Changes to Watch Within the EEOC and National Labor Regulations Board:

  • Unless the new administration issues a change towards this decision, the EEOC is on track to begin receiving employee pay data, in addition to race and gender information, during 2018 EEO-1 reporting.
  • Both the National Labor Regulations Board (NLRB) and EEOC are expected to take a more “hands-off” approach towards employers with the new administration, with less litigation and decisions regarding employer policy.

Other Changes To Expect

  • An executive order signed by Obama that protects federal contractors from sexual orientation and gender identity discrimination will be upheld by the Trump administration. Additional executive orders regarding federal contractors that may be under review with the new administration include providing paid sick leave to federal contractors and requiring prospective federal contractors to disclose labor law violations and give agencies guidance on how to consider labor violations when awarding federal contracts.
  • We may see more regulation implemented by the new administration in the following areas:
    • Providing six weeks of paid parental leave, funded through the Unemployment Insurance System
    • Mandatory paid sick leave
    • Closing the pay gap between men and women through fair pay regulations
    • Increased incentives for employers to provide childcare options at work
  • President Trump signed an executive order on Wednesday, January 25th that prohibited nationals from seven countries (Iraq, Syria, Iran, Libya, Somalia, Sudan, and Yemen) from entering the United States for a certain period. Two days later, the executive order, which also placed a temporary ban on all refugee admissions into the US, was blocked by a federal judge in the state of Washington. It is currently under review and will likely end up in the Supreme Court. Attorney Hockaday recommends to limit or avoid international travel until the case is resolved and to advise employees who may be affected to expect a much longer and scrutinized process when the time comes to renew visas.
  • While we can expect continued conversation regarding the Affordable Care Act, there is uncertainty regarding how it will be affected by the new administration.
  • North Carolina employers should closely monitor their relationships with independent contractors and 1099 employees. There has been an increased focus regarding potential misclassification of employee statuses.

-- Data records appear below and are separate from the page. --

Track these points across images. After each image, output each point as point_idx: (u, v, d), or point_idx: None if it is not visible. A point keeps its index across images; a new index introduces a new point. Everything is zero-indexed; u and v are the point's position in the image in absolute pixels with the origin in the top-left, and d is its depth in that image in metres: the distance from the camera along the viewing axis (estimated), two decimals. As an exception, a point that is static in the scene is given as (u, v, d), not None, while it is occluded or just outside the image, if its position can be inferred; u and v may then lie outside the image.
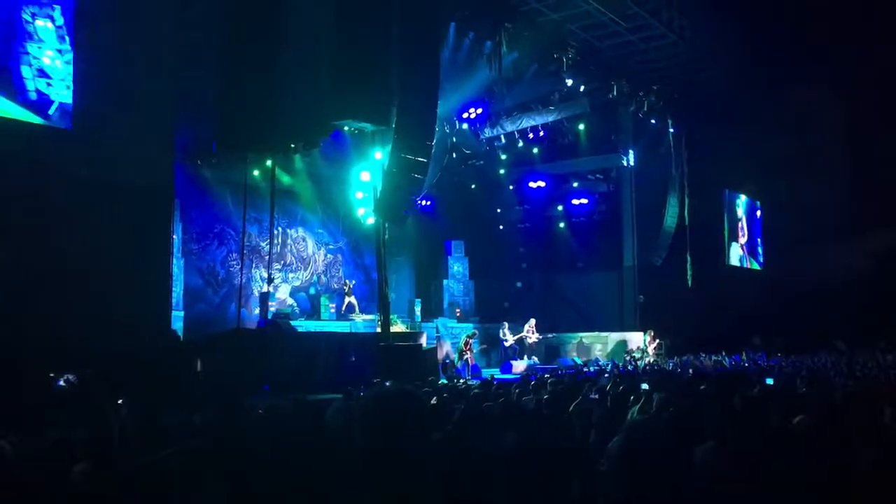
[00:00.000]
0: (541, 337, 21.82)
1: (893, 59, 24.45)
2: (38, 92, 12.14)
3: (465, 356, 18.74)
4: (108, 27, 12.79)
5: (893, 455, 2.20)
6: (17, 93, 11.88)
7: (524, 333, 21.46)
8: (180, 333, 17.00)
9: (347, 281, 22.49)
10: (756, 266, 31.12)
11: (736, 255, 29.95)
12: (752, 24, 22.27)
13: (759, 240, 31.54)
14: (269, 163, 18.82)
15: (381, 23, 14.80)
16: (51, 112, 12.27)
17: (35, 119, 12.06)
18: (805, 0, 23.35)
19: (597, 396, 7.64)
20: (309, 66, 16.23)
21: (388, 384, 8.47)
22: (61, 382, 10.41)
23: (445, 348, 19.36)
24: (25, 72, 11.98)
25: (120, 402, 8.24)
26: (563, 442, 5.66)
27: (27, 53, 12.03)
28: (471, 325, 22.89)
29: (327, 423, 7.03)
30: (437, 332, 20.96)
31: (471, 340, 19.22)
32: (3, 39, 11.83)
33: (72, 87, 12.36)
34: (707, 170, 25.65)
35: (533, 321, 21.80)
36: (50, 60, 12.24)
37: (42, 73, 12.18)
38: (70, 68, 12.38)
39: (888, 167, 26.05)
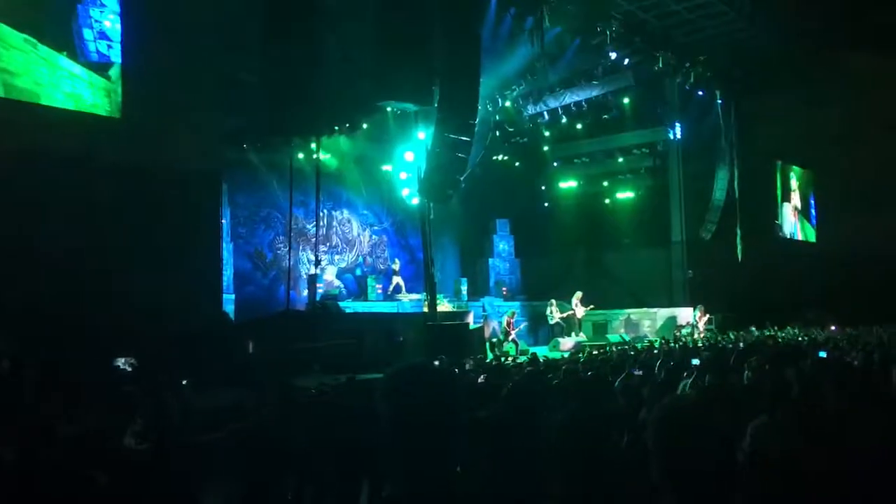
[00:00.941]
0: (588, 308, 21.56)
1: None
2: (99, 53, 12.62)
3: (511, 335, 18.75)
4: (155, 17, 13.02)
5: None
6: (80, 53, 12.44)
7: (572, 308, 21.31)
8: (232, 316, 17.35)
9: (397, 260, 22.65)
10: (810, 238, 30.42)
11: (788, 226, 29.30)
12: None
13: (812, 211, 30.80)
14: (313, 145, 18.97)
15: (422, 1, 14.74)
16: (111, 73, 12.69)
17: (98, 81, 12.53)
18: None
19: (640, 372, 7.57)
20: (351, 46, 16.28)
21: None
22: (122, 366, 10.71)
23: (492, 326, 19.39)
24: (87, 34, 12.49)
25: (185, 382, 8.49)
26: (607, 411, 5.65)
27: (89, 17, 12.55)
28: (516, 303, 22.87)
29: (375, 403, 7.10)
30: (484, 310, 20.99)
31: (511, 320, 19.19)
32: (67, 2, 12.40)
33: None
34: (756, 141, 25.04)
35: (580, 294, 21.60)
36: (111, 24, 12.72)
37: (102, 36, 12.63)
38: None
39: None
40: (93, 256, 11.74)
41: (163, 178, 12.72)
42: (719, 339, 18.09)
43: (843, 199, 27.86)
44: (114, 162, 12.26)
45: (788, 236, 29.20)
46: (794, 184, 29.93)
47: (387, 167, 22.51)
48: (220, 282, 15.65)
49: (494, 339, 18.35)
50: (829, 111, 25.51)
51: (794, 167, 29.81)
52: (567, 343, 19.58)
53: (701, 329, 20.97)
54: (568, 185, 27.69)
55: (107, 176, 12.19)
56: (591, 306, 21.59)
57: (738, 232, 24.16)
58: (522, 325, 20.44)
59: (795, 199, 29.91)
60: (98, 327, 10.93)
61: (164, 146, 12.85)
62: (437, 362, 12.18)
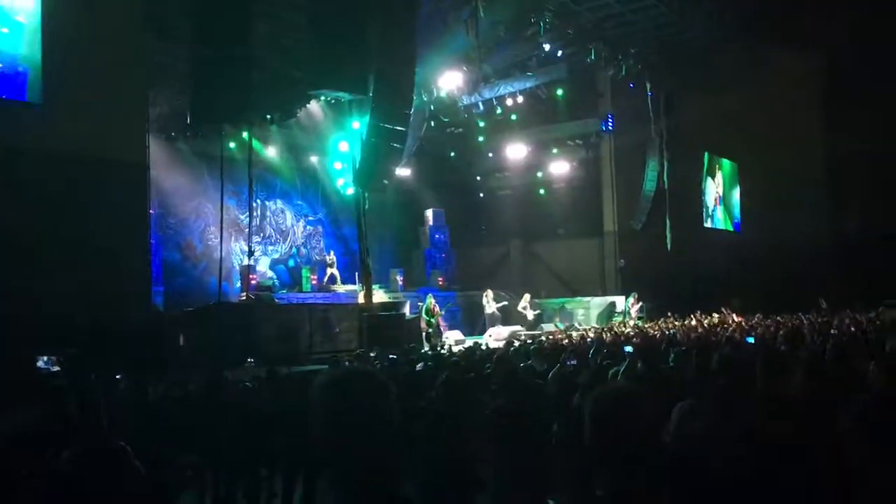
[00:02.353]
0: (537, 312, 21.89)
1: (871, 26, 24.50)
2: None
3: (439, 322, 18.73)
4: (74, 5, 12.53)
5: (878, 409, 2.24)
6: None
7: (522, 309, 21.54)
8: (161, 308, 16.95)
9: (333, 251, 22.43)
10: (732, 228, 31.41)
11: (713, 218, 30.19)
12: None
13: (736, 203, 31.80)
14: (245, 134, 18.62)
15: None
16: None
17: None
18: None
19: (575, 362, 7.71)
20: (284, 35, 16.03)
21: (348, 363, 8.49)
22: (44, 363, 10.34)
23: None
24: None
25: (118, 377, 8.25)
26: (539, 402, 5.74)
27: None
28: (452, 293, 22.97)
29: (310, 396, 7.05)
30: (420, 301, 21.00)
31: (436, 307, 19.14)
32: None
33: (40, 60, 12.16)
34: (686, 133, 25.69)
35: (528, 296, 21.89)
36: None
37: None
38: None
39: (863, 130, 26.26)
40: (12, 249, 11.28)
41: (86, 168, 12.29)
42: (649, 326, 18.53)
43: (766, 192, 28.86)
44: (34, 150, 11.79)
45: (715, 226, 30.09)
46: (719, 176, 30.82)
47: (314, 157, 22.28)
48: (148, 274, 15.25)
49: (431, 330, 18.33)
50: (754, 107, 26.32)
51: (721, 159, 30.70)
52: (503, 332, 19.76)
53: (633, 316, 21.45)
54: (502, 174, 27.91)
55: (27, 165, 11.72)
56: (538, 311, 21.94)
57: (668, 222, 24.77)
58: (444, 309, 20.30)
59: (720, 190, 30.82)
60: (19, 324, 10.52)
61: (88, 134, 12.40)
62: (372, 354, 12.17)
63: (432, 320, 18.52)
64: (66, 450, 3.30)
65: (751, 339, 10.45)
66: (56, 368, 10.20)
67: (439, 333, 18.38)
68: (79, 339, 10.46)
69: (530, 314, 21.55)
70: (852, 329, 11.83)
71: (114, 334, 11.05)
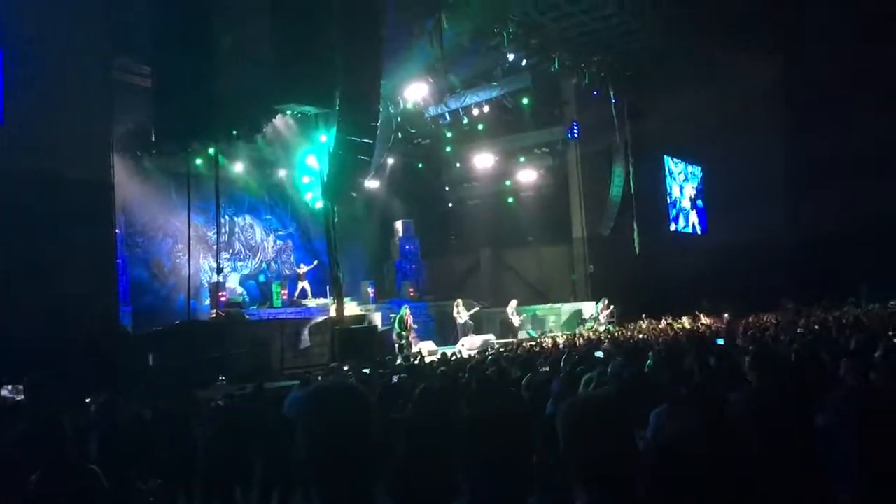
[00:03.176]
0: (522, 317, 21.96)
1: (829, 21, 25.07)
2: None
3: (409, 333, 18.71)
4: (36, 17, 12.34)
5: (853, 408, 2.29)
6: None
7: (508, 316, 21.60)
8: (129, 327, 16.70)
9: (303, 265, 22.26)
10: (699, 230, 31.80)
11: (680, 220, 30.55)
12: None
13: (701, 204, 32.21)
14: (211, 151, 18.45)
15: (322, 4, 14.58)
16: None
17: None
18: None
19: (548, 369, 7.75)
20: (248, 50, 15.94)
21: (327, 378, 8.44)
22: (8, 392, 10.15)
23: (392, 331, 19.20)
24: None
25: (88, 400, 8.10)
26: (514, 410, 5.73)
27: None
28: (424, 303, 22.95)
29: (285, 411, 7.01)
30: (392, 312, 20.92)
31: (410, 318, 19.12)
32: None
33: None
34: (650, 138, 26.00)
35: (514, 302, 21.96)
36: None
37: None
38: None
39: (821, 131, 26.82)
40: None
41: (51, 187, 12.11)
42: (620, 330, 18.67)
43: (730, 193, 29.27)
44: (-1, 169, 11.59)
45: (682, 229, 30.45)
46: (683, 179, 31.22)
47: (282, 172, 22.15)
48: (115, 293, 15.02)
49: (403, 342, 18.27)
50: (716, 110, 26.72)
51: (685, 163, 31.10)
52: (476, 341, 19.75)
53: (602, 321, 21.60)
54: (470, 184, 27.99)
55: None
56: (523, 316, 22.03)
57: (635, 227, 25.01)
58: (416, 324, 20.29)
59: (685, 193, 31.21)
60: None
61: (52, 153, 12.22)
62: (346, 367, 12.11)
63: (403, 332, 18.48)
64: (34, 473, 3.24)
65: (720, 341, 10.59)
66: (20, 398, 9.99)
67: (409, 346, 18.31)
68: (44, 361, 10.28)
69: (516, 320, 21.63)
70: (817, 328, 12.04)
71: (81, 355, 10.87)
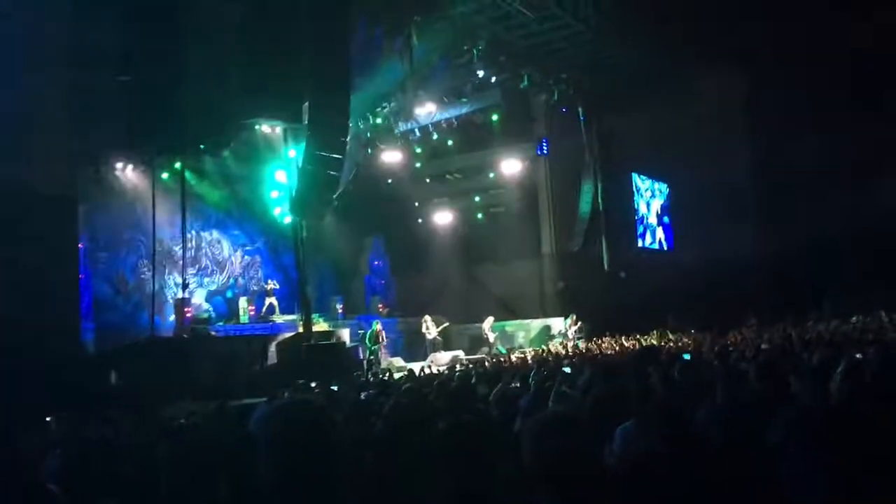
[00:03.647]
0: (496, 334, 21.99)
1: (792, 42, 25.61)
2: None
3: (378, 349, 18.63)
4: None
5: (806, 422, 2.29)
6: None
7: (484, 333, 21.63)
8: (91, 344, 16.40)
9: (270, 281, 22.04)
10: (666, 246, 32.13)
11: (648, 236, 30.85)
12: (658, 11, 22.84)
13: (667, 220, 32.56)
14: (178, 165, 18.27)
15: (290, 18, 14.55)
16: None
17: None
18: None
19: (518, 384, 7.74)
20: (216, 63, 15.82)
21: (287, 394, 8.36)
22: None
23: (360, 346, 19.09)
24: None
25: (49, 419, 7.91)
26: (482, 425, 5.71)
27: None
28: (393, 319, 22.87)
29: (251, 430, 6.89)
30: (361, 328, 20.81)
31: (382, 333, 19.03)
32: None
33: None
34: (618, 155, 26.28)
35: (491, 319, 21.97)
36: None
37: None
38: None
39: (787, 148, 27.33)
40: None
41: (12, 200, 11.87)
42: (588, 346, 18.76)
43: (696, 209, 29.65)
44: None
45: (649, 246, 30.74)
46: (651, 195, 31.56)
47: (250, 186, 21.98)
48: (77, 309, 14.75)
49: (372, 358, 18.14)
50: (683, 126, 27.11)
51: (651, 179, 31.45)
52: (444, 357, 19.72)
53: (570, 337, 21.69)
54: (440, 200, 28.03)
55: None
56: (497, 333, 22.07)
57: (604, 242, 25.21)
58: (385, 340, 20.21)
59: (652, 209, 31.55)
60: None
61: (12, 165, 11.99)
62: (313, 384, 11.98)
63: (374, 347, 18.37)
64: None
65: (686, 356, 10.66)
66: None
67: (378, 362, 18.20)
68: (2, 378, 10.04)
69: (491, 336, 21.67)
70: (780, 343, 12.18)
71: (40, 373, 10.64)
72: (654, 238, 31.38)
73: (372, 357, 18.10)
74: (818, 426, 2.09)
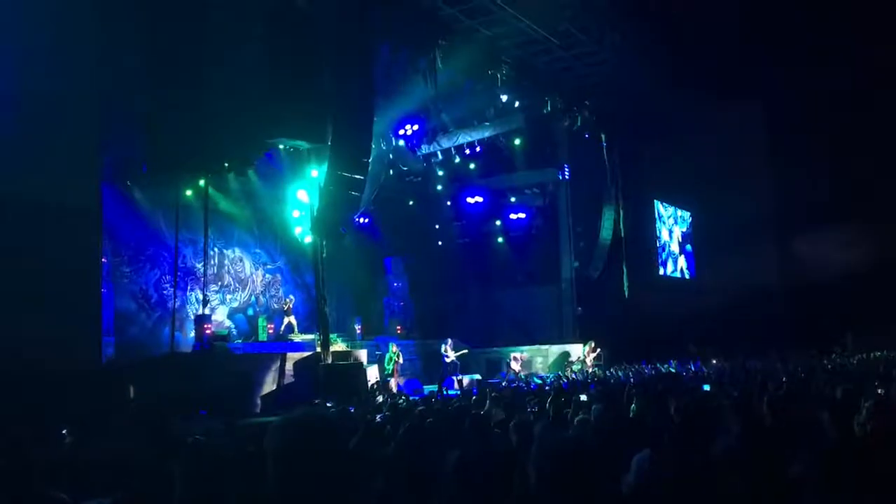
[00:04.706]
0: (522, 366, 21.91)
1: (812, 78, 25.51)
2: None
3: (397, 373, 18.62)
4: (25, 43, 12.35)
5: (832, 459, 2.24)
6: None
7: (512, 364, 21.57)
8: (111, 358, 16.50)
9: (287, 299, 22.09)
10: (688, 275, 31.90)
11: (669, 264, 30.65)
12: (681, 41, 22.91)
13: (689, 248, 32.36)
14: (202, 183, 18.44)
15: (315, 39, 14.72)
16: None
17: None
18: (732, 20, 24.20)
19: (536, 409, 7.67)
20: (241, 83, 16.01)
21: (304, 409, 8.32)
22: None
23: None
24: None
25: (64, 432, 7.93)
26: (498, 451, 5.67)
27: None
28: (411, 341, 22.81)
29: (265, 448, 6.87)
30: (378, 349, 20.79)
31: (400, 356, 19.03)
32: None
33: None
34: (639, 182, 26.22)
35: (516, 354, 21.95)
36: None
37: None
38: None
39: (808, 178, 27.13)
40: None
41: (36, 213, 12.02)
42: (607, 374, 18.59)
43: (718, 238, 29.46)
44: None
45: (671, 274, 30.53)
46: (672, 223, 31.41)
47: (272, 205, 22.15)
48: (99, 324, 14.84)
49: (383, 382, 18.07)
50: (705, 155, 27.02)
51: (674, 207, 31.32)
52: (462, 381, 19.63)
53: (589, 364, 21.51)
54: (461, 223, 28.06)
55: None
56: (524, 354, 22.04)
57: (625, 269, 25.06)
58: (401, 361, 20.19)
59: (676, 237, 31.38)
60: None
61: (38, 179, 12.15)
62: (329, 404, 11.96)
63: (389, 368, 18.43)
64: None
65: (706, 387, 10.53)
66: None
67: (387, 385, 18.10)
68: (21, 390, 10.11)
69: (517, 366, 21.57)
70: (803, 375, 12.01)
71: (59, 386, 10.70)
72: (676, 266, 31.16)
73: (381, 381, 18.07)
74: (842, 462, 2.04)
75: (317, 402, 13.74)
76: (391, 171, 24.13)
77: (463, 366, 21.33)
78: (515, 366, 21.61)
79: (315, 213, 16.08)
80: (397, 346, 19.64)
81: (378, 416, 9.27)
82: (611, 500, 2.19)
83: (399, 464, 4.99)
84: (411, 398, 14.46)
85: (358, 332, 22.33)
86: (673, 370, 18.36)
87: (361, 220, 22.57)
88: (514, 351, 23.23)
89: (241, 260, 22.98)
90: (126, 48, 14.83)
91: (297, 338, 20.48)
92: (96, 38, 13.50)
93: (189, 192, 19.48)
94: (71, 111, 12.78)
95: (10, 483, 3.66)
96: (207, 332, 18.38)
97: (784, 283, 28.14)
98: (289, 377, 15.90)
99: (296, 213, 20.66)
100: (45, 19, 12.70)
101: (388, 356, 18.63)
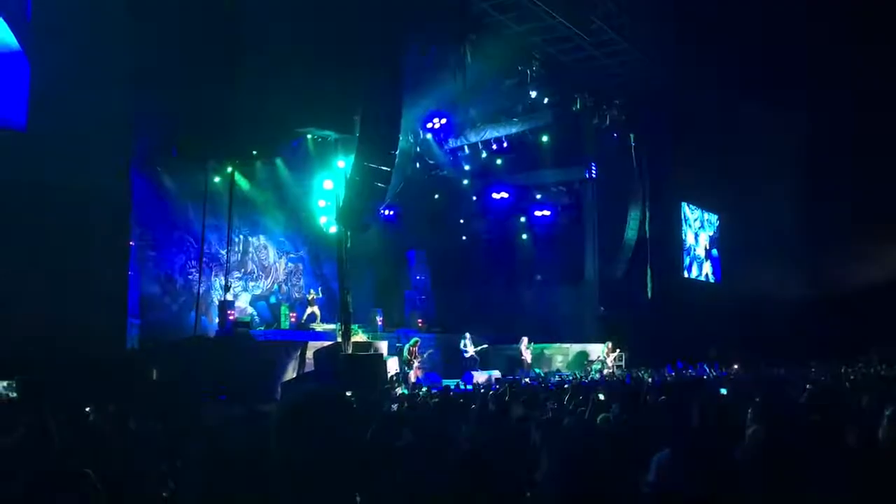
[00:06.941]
0: (532, 356, 21.84)
1: (845, 83, 25.11)
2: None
3: (415, 365, 18.65)
4: (63, 32, 12.54)
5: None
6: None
7: (522, 354, 21.52)
8: (136, 341, 16.70)
9: (312, 290, 22.21)
10: (713, 279, 31.60)
11: (694, 267, 30.39)
12: (713, 42, 22.67)
13: (716, 253, 32.06)
14: (229, 169, 18.60)
15: (344, 31, 14.77)
16: None
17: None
18: (764, 23, 23.88)
19: (555, 406, 7.65)
20: (271, 73, 16.13)
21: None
22: (3, 388, 10.15)
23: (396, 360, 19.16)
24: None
25: (88, 409, 8.05)
26: (512, 447, 5.68)
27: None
28: (431, 335, 22.81)
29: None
30: (399, 341, 20.84)
31: (415, 349, 19.05)
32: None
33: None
34: (667, 183, 26.00)
35: (525, 339, 21.85)
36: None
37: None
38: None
39: (844, 189, 26.73)
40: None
41: (68, 196, 12.20)
42: (628, 374, 18.49)
43: (746, 243, 29.14)
44: (16, 176, 11.71)
45: (695, 277, 30.26)
46: (699, 226, 31.13)
47: (298, 194, 22.26)
48: (125, 306, 15.03)
49: (401, 374, 18.11)
50: (736, 158, 26.71)
51: (701, 210, 31.03)
52: (481, 376, 19.60)
53: (610, 365, 21.40)
54: (486, 219, 28.01)
55: (9, 191, 11.63)
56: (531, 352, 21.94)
57: (649, 271, 24.89)
58: (426, 354, 20.21)
59: (701, 240, 31.09)
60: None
61: (71, 163, 12.34)
62: (349, 393, 12.00)
63: (407, 357, 18.50)
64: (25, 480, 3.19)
65: (724, 391, 10.42)
66: (14, 395, 10.00)
67: (406, 378, 18.14)
68: (48, 367, 10.28)
69: (528, 356, 21.51)
70: (827, 383, 11.86)
71: (85, 364, 10.86)
72: (701, 270, 30.88)
73: (397, 373, 18.11)
74: (864, 469, 2.02)
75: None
76: (417, 165, 24.14)
77: (483, 362, 21.30)
78: (527, 355, 21.54)
79: (340, 204, 16.14)
80: (419, 339, 19.69)
81: (395, 405, 9.31)
82: (629, 499, 2.18)
83: (414, 453, 5.01)
84: (432, 391, 14.50)
85: (379, 323, 22.39)
86: (694, 373, 18.21)
87: (386, 212, 22.59)
88: (534, 349, 23.17)
89: (265, 248, 23.14)
90: (160, 36, 14.97)
91: (319, 327, 20.60)
92: (131, 25, 13.65)
93: (217, 179, 19.65)
94: (104, 97, 12.94)
95: (34, 459, 3.72)
96: (231, 318, 18.57)
97: (810, 293, 27.75)
98: (309, 366, 16.00)
99: (321, 203, 20.75)
100: (81, 7, 12.88)
101: (406, 347, 18.69)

As experts in recruiting and talent solutions, Greene Resources strives to provide our clients with guidance and up-to-date information so they can make the best decisions regarding their hiring and human resources needs. The Greater Raleigh Chamber of Commerce, through numerous programs like this workshop, continues to provide us the insight and resources necessary to help us prepare for the future and best serve our customers.